[swift-evolution] Dropping Comparable requirement for indices
Brent Royal-Gordon
brent at architechies.com
Wed Jul 6 07:40:13 CDT 2016
> On Jul 5, 2016, at 7:39 PM, Dave Abrahams via swift-evolution <swift-evolution at swift.org> wrote:
>
> Anyway, the thoughts of the community on this topic would be interesting
> to us. We need to make a decision about this very soon.
I've wanted the Index protocols to be Comparable since the Swift 1 days. (Apple people, see rdar://17768142; non-Apple people, I was looking to measure distance and, under the old indexing model, the inability to determine which index came later was one of several impediments.)
Going back to the beginning:
> For example, with
> Comparable indices, you can't build a linked list that supports
> restructuring (e.g. insert, delete, splice) in O(1) without invalidating
> indices... not even an unsafe linked list with reference semantics.
> [While I don't think linked lists are terribly good data structures for
> most things, they are still useful in teaching, and it bothered me that
> we were ruling them out.] Even if you take away the index invalidation
> restriction, you have to store a counter in the index, which is an awkward inefficiency.
You *can* have O(1) restructuring without index invalidation if you're willing to tolerate O(n) comparisons; you just walk forward from the left-hand side and return `true` if you encounter the right-hand side before reaching the end. I'm not certain, but I think there's a three-way tradeoff here: you can have any two of fast restructuring, fast comparisons, and always-valid indices.
In general, though, `Collection` is not very good at modeling linked lists—for one thing, it can't model a value-typed linked list without enormous index invalidation issues. I can't quite bring myself to worry too much about linked-list handling here.

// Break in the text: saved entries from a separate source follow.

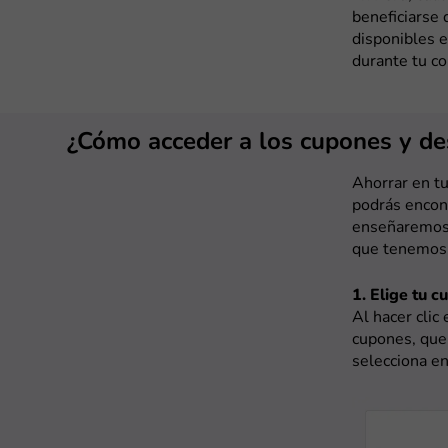
beneficiarse 
disponibles e
durante tu co
¿Cómo acceder a los cupones y d
Ahorrar en tu
podrás encont
enseñaremos 
que tenemos 
1. Elige tu c
Al hacer clic
cupones, que 
selecciona en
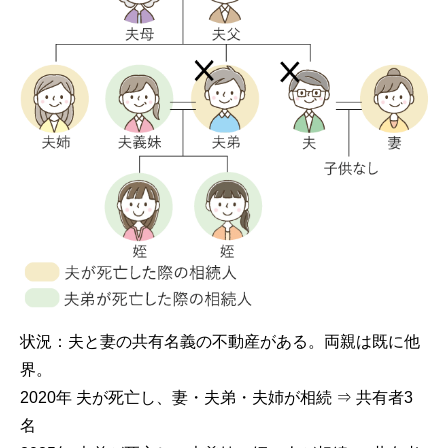
状況：夫と妻の共有名義の不動産がある。両親は既に他
界。
2020年 夫が死亡し、妻・夫弟・夫姉が相続 ⇒ 共有者3
名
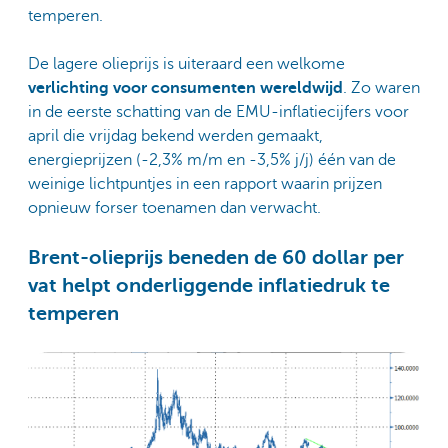
temperen.
De lagere olieprijs is uiteraard een welkome
verlichting voor consumenten wereldwijd
. Zo waren
in de eerste schatting van de EMU-inflatiecijfers voor
april die vrijdag bekend werden gemaakt,
energieprijzen (-2,3% m/m en -3,5% j/j) één van de
weinige lichtpuntjes in een rapport waarin prijzen
opnieuw forser toenamen dan verwacht.
Brent-olieprijs beneden de 60 dollar per
vat helpt onderliggende inflatiedruk te
temperen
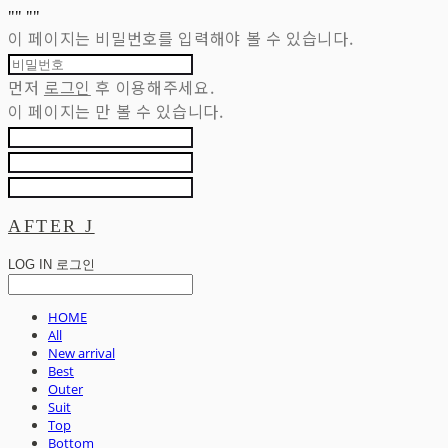
"
" "
"
이 페이지는 비밀번호를 입력해야 볼 수 있습니다.
먼저
로그인
후 이용해주세요.
이 페이지는
만 볼 수 있습니다.
AFTER J
LOG IN
로그인
HOME
All
New arrival
Best
Outer
Suit
Top
Bottom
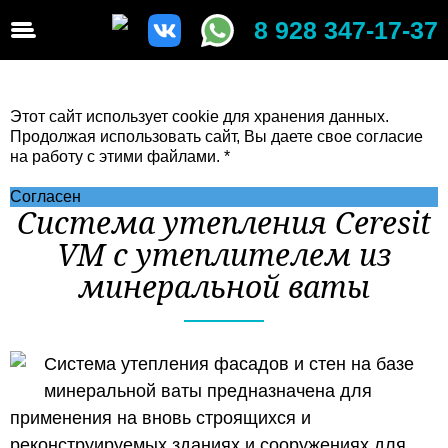
8 928 347-17-37
Этот сайт использует cookie для хранения данных.
Продолжая использовать сайт, Вы даете свое согласие
на работу с этими файлами. *
Политика
конфиденциальности
Согласен
Система утепления Ceresit
VM c утеплителем из
минеральной ваты
Система утепления фасадов и стен на базе
минеральной ваты предназначена для
применения на вновь строящихся и
реконструируемых зданиях и сооружениях для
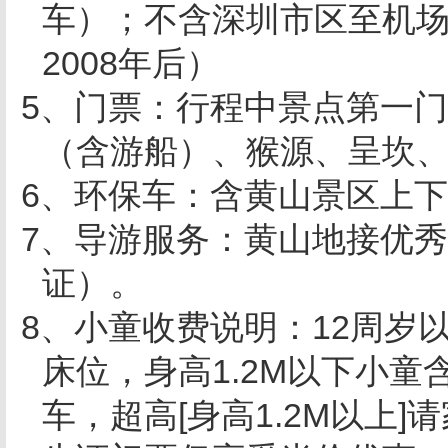
车）；不含深圳市区至机
2008
年后）
5
、门票：行程中景点第一门
（含游船）、猴源、呈坎
6
、环保车：含黄山景区上下
7
、导游服务：黄山地接优秀
证）。
8
、小童收费说明：
12
周岁
床位，身高
1.2M
以下小童
车，超高
[
身高
1.2M
以上
]
请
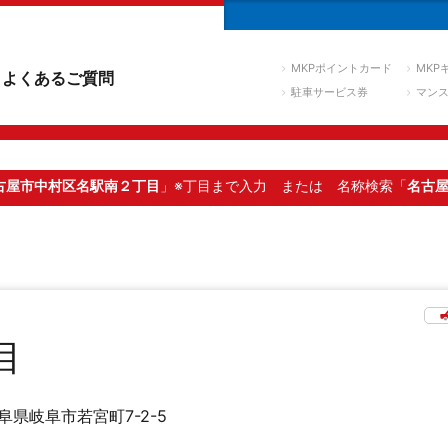
MKPポイントカード
MKP
よくあるご質問
駐車サービス券
マン
古屋市中村区名駅南２丁目
」※丁目まで入力
または 名称検索「
名古
目
阜県岐阜市若宮町7-2-5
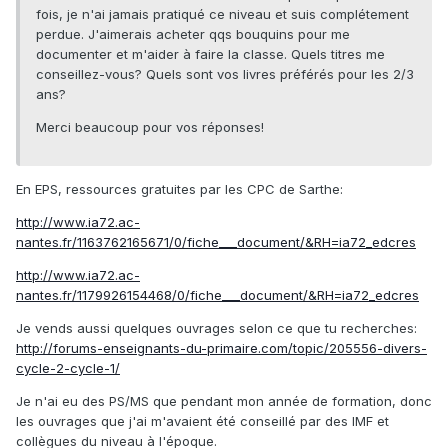
fois, je n'ai jamais pratiqué ce niveau et suis complétement
perdue. J'aimerais acheter qqs bouquins pour me
documenter et m'aider à faire la classe. Quels titres me
conseillez-vous? Quels sont vos livres préférés pour les 2/3
ans?
Merci beaucoup pour vos réponses!
En EPS, ressources gratuites par les CPC de Sarthe:
http://www.ia72.ac-
nantes.fr/1163762165671/0/fiche___document/&RH=ia72_edcres
http://www.ia72.ac-
nantes.fr/1179926154468/0/fiche___document/&RH=ia72_edcres
Je vends aussi quelques ouvrages selon ce que tu recherches:
http://forums-enseignants-du-primaire.com/topic/205556-divers-
cycle-2-cycle-1/
Je n'ai eu des PS/MS que pendant mon année de formation, donc
les ouvrages que j'ai m'avaient été conseillé par des IMF et
collègues du niveau à l'époque.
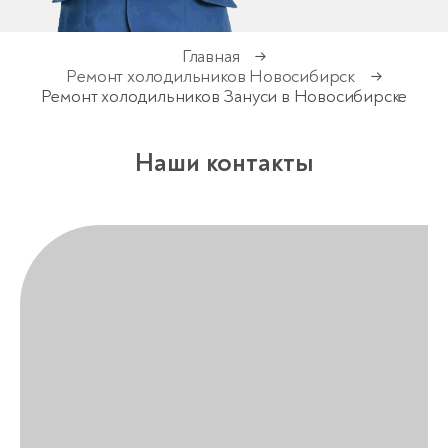
Главная
→
Ремонт холодильников Новосибирск
→
Ремонт холодильников Зануси в Новосибирске
Наши контакты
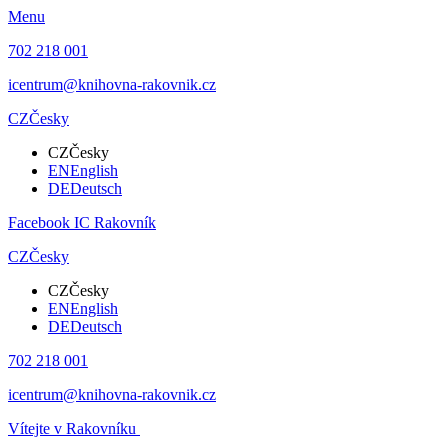
Menu
702 218 001
icentrum@knihovna-rakovnik.cz
CZ
Česky
CZ
Česky
EN
English
DE
Deutsch
Facebook IC Rakovník
CZ
Česky
CZ
Česky
EN
English
DE
Deutsch
702 218 001
icentrum@knihovna-rakovnik.cz
Vítejte v Rakovníku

> * A Range<T>, where T is not Comparable, could be constructed with any
> pair of Equatable T instances. We'd only detect that the Range may be
> invalid when T happened to also be Comparable. However, the fact that
> you are creating a Range already sort of implies an underlying
> ordering.
Such a Range can't actually test whether a given value is *in* the range. That basically just makes it a glorified typealias for `(lowerBound: Bound, upperBound: Bound)`. A Range without Comparable is a type without any semantics.
> * A Collection with non-Comparable indices still imposes an ordering
> upon the indices.
And it also still needs to be able to *test* the ordering of indices. For instance, `distance(from:to:)` is a bit difficult to implement (at least in `BidirectionalCollection`) if you can't tell which index comes earlier in the collection.